[Entries taken from a collection]
......

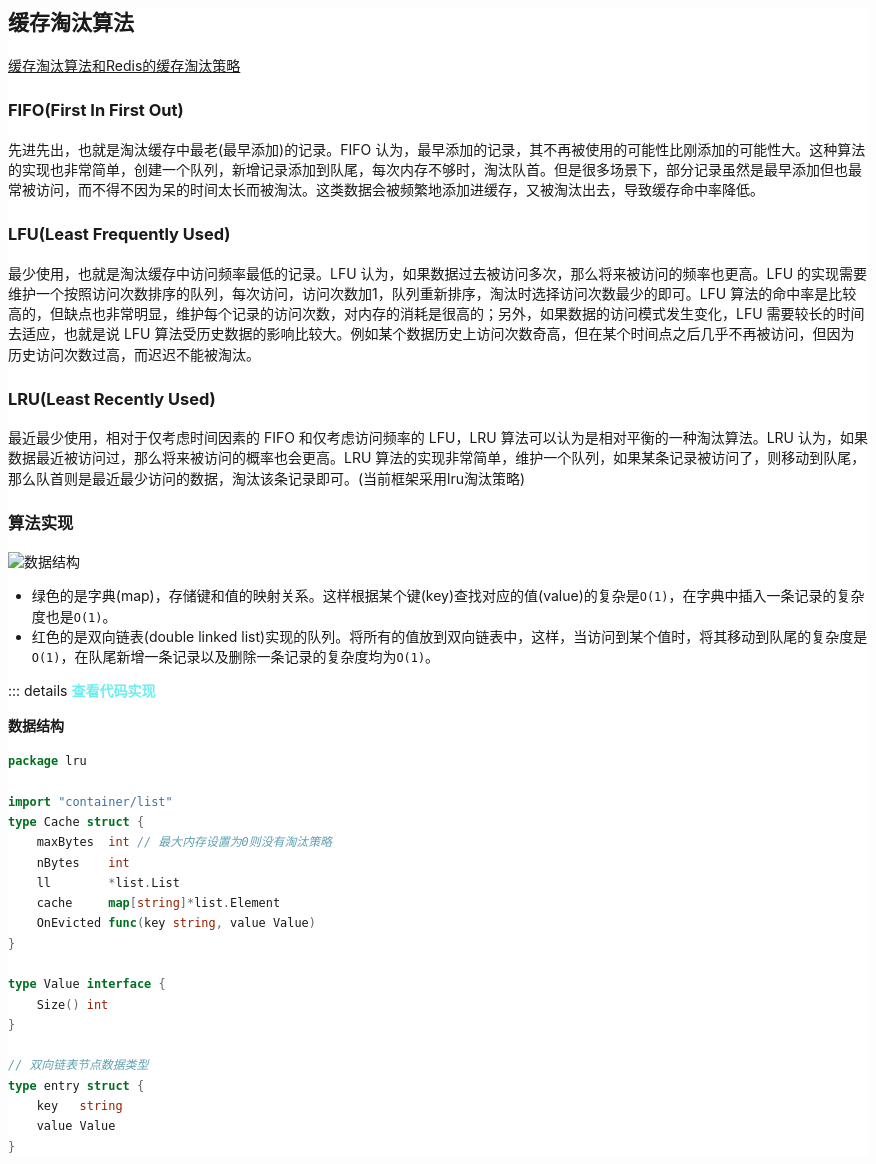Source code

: ## 缓存淘汰算法

[缓存淘汰算法和Redis的缓存淘汰策略](https://juejin.cn/post/7097507667626688543)

### FIFO(First In First Out)

先进先出，也就是淘汰缓存中最老(最早添加)的记录。FIFO 认为，最早添加的记录，其不再被使用的可能性比刚添加的可能性大。这种算法的实现也非常简单，创建一个队列，新增记录添加到队尾，每次内存不够时，淘汰队首。但是很多场景下，部分记录虽然是最早添加但也最常被访问，而不得不因为呆的时间太长而被淘汰。这类数据会被频繁地添加进缓存，又被淘汰出去，导致缓存命中率降低。

### LFU(Least Frequently Used)

最少使用，也就是淘汰缓存中访问频率最低的记录。LFU 认为，如果数据过去被访问多次，那么将来被访问的频率也更高。LFU 的实现需要维护一个按照访问次数排序的队列，每次访问，访问次数加1，队列重新排序，淘汰时选择访问次数最少的即可。LFU 算法的命中率是比较高的，但缺点也非常明显，维护每个记录的访问次数，对内存的消耗是很高的；另外，如果数据的访问模式发生变化，LFU 需要较长的时间去适应，也就是说 LFU 算法受历史数据的影响比较大。例如某个数据历史上访问次数奇高，但在某个时间点之后几乎不再被访问，但因为历史访问次数过高，而迟迟不能被淘汰。

### LRU(Least Recently Used)

最近最少使用，相对于仅考虑时间因素的 FIFO 和仅考虑访问频率的 LFU，LRU 算法可以认为是相对平衡的一种淘汰算法。LRU 认为，如果数据最近被访问过，那么将来被访问的概率也会更高。LRU 算法的实现非常简单，维护一个队列，如果某条记录被访问了，则移动到队尾，那么队首则是最近最少访问的数据，淘汰该条记录即可。(当前框架采用lru淘汰策略)



### 算法实现

![数据结构](https://hougen.oss-cn-guangzhou.aliyuncs.com/blog-img/1721569886-lru.jpg)

- 绿色的是字典(map)，存储键和值的映射关系。这样根据某个键(key)查找对应的值(value)的复杂是`O(1)`，在字典中插入一条记录的复杂度也是`O(1)`。
- 红色的是双向链表(double linked list)实现的队列。将所有的值放到双向链表中，这样，当访问到某个值时，将其移动到队尾的复杂度是`O(1)`，在队尾新增一条记录以及删除一条记录的复杂度均为`O(1)`。



::: details **<font color=6EEEEE>查看代码实现</font>**

**数据结构**

```go
package lru

import "container/list"
type Cache struct {
	maxBytes  int // 最大内存设置为0则没有淘汰策略
	nBytes    int
	ll        *list.List
	cache     map[string]*list.Element
	OnEvicted func(key string, value Value)
}

type Value interface {
	Size() int
}

// 双向链表节点数据类型
type entry struct {
	key   string
	value Value
}
```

......

Copy each line above that contains the string "list".

[Completed exercise]:
- 红色的是双向链表(double linked list)实现的队列。将所有的值放到双向链表中，这样，当访问到某个值时，将其移动到队尾的复杂度是`O(1)`，在队尾新增一条记录以及删除一条记录的复杂度均为`O(1)`。
import "container/list"
	ll        *list.List
	cache     map[string]*list.Element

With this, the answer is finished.